Waiver recipients are required to provide an annual Notice of a waiver from the Annual Limit Requirement.   This Notice must be updated and sent to eligible participants and subscribers annually.  The guidance provides for Model Notice language around this requirement and can be found at: http://cciio.cms.gov/resources/files/06162011_annual_limit_guidance_2011-2012_final.pdf

More details about the waiver process, record retention and notice requirements can be found in the HHS bulletins available at: http://cciio.cms.gov/resources/regulations/index.html#alw 

Who is responsible for applying for the waiver, Aetna or the plan sponsor? 

Aetna has received a waiver for its fully insured Strategic Resource Company (SRC) plans. Self-funded plan sponsors must apply for the waiver for their self-funded plans. HHS has accepted some applications directly from plan sponsors for insured plans as well.

How are Health Reimbursement Accounts (HRAs) impacted by the annual dollar limit requirements and the waiver process?

HRAs that are integrated with other health coverage are not impacted by the annual dollar limit requirements so long as the other coverage meets the requirements.

Interim guidance was also issued with regard to HRAs, with respect to the waiver process.  HRAs that were in effect prior to Sept. 23, 2011, are exempt from the waiver requirement and are permitted to continue annual dollar limits provided that the plan comply with any record retention and the annual notice requirements, described above.

Subsequent guidance released by the Departments has clarified that in order to comply with the annual dollar limit requirements the HRA must be "integrated" with other coverage as part of a group health plan.

Essential Health Benefits

What is an essential versus a non-essential health benefit?

  • The regulators have allowed a good faith compliance standard, requiring a reasonable and consistent interpretation to apply until regulations further defining essential health benefits were issued.
  • Essential health benefits include the following 10 broad categories of benefits: ambulatory patient services; emergency services; hospitalization; maternity and newborn care; mental health and substance abuse services; prescription  drugs; rehabilitative and habilitative services and devices; laboratory services; preventive and wellness services and chronic disease management; and pediatric services (including oral and vision care).
  • The final rule on essential health benefits was issued.

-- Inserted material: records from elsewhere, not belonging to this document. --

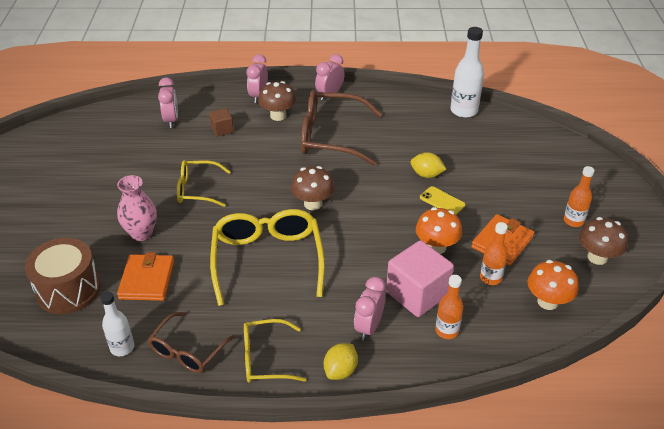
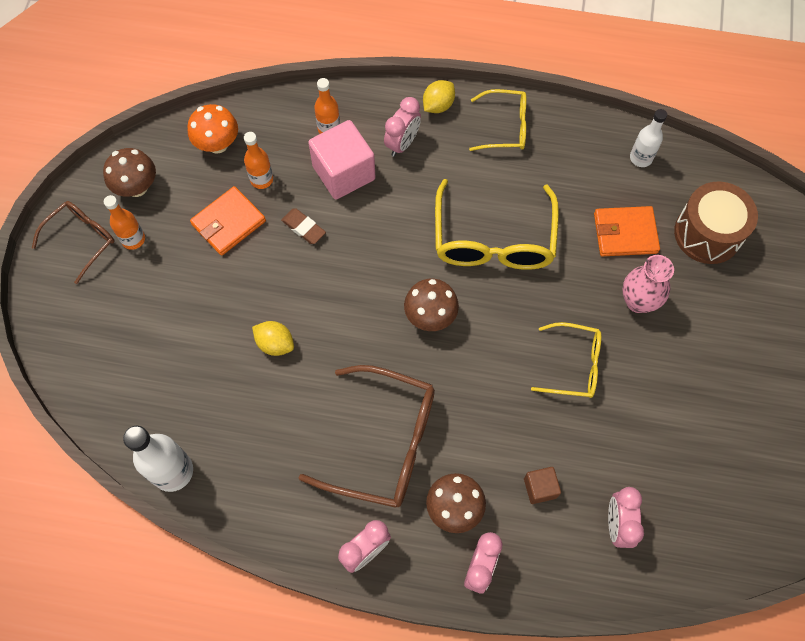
camera: 170 degrees left, 25 degrees up
(147, 280) = (625, 233): orange wallet -> orange wallet turned 75 degrees clockwise
(188, 350) = (577, 146): brown glasses -> brown glasses (81, 240)
(436, 247) = (303, 228): orange mushroom -> brown eraser
(442, 201) = (272, 294): yellow phone -> none

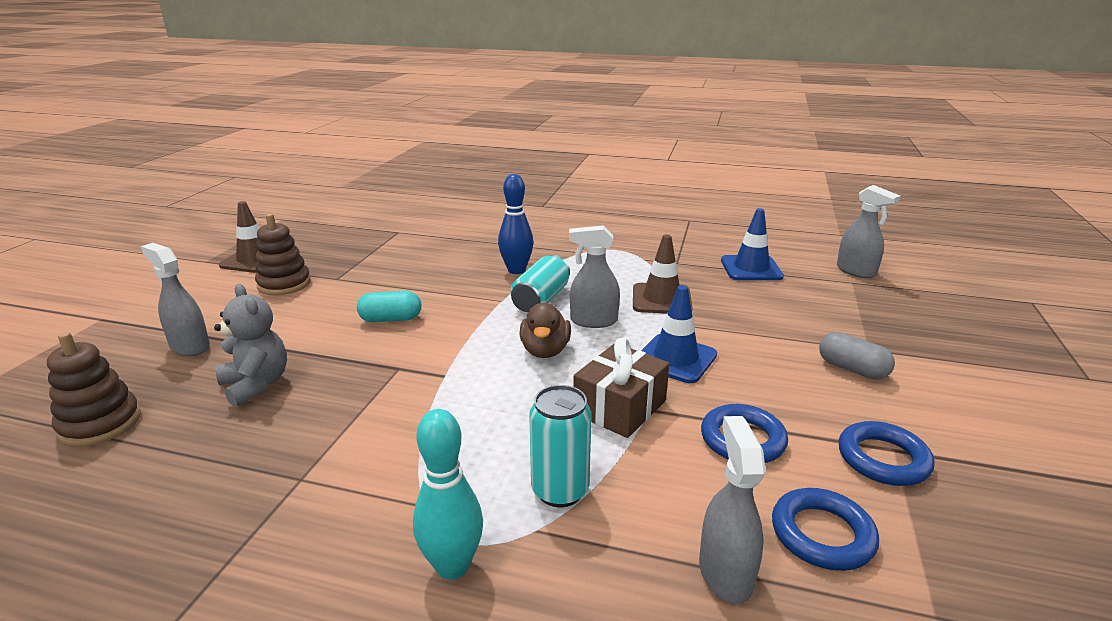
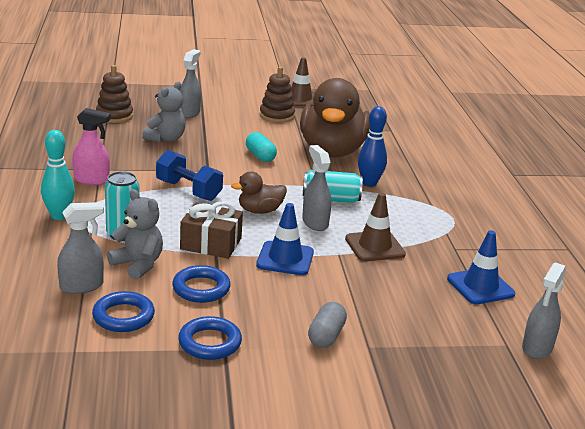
camera: 65 degrees right, 0 degrees up
(338, 496) = (92, 180): none -> pink spray bottle
(420, 272) = (332, 151): none -> brown duck
(451, 396) = (188, 190): none -> blue dumbbell
(664, 490) = (138, 265): none -> grey teddy bear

For the first two years, the approach for essential health benefits will be defined by a state benchmark plan (either selected by state based on options, or defaulted under the federal rules). These benchmark plans will need to be supplemented in some cases, to the extent a benefit category is missing. There are special rules that address this situation; examples include habilitiative benefits and pediatric vision/pediatric dental benefits.
  • More detail on the state benchmark plans can be found on the HHS website at: http://www.cms.gov/CCIIO/Resources/Data-Resources/ehb.html

Do large group health plans or grandfathered plans have to include essential health benefits?

No. Large group health plans, self-funded plans, and grandfathered plans are not required to include essential health benefits as coverage requirements. However, to the extent such plans cover any essential health benefits, any annual dollar lmits or lifetime dollar limits must be removed.

Which benchmark plan should be used for a large group health plan, self-funded plan or a grandfathered plan to determine compliance with annual and lifetime dollar limit requirements?

According to guidance issued, the Departments of Labor, Treasury and HHS will allow such plans to use a permissible definition of essential health benefits, as authorized by HHS, including any available benchmark option, supplemented as needed to ensure all ten categories are reflected.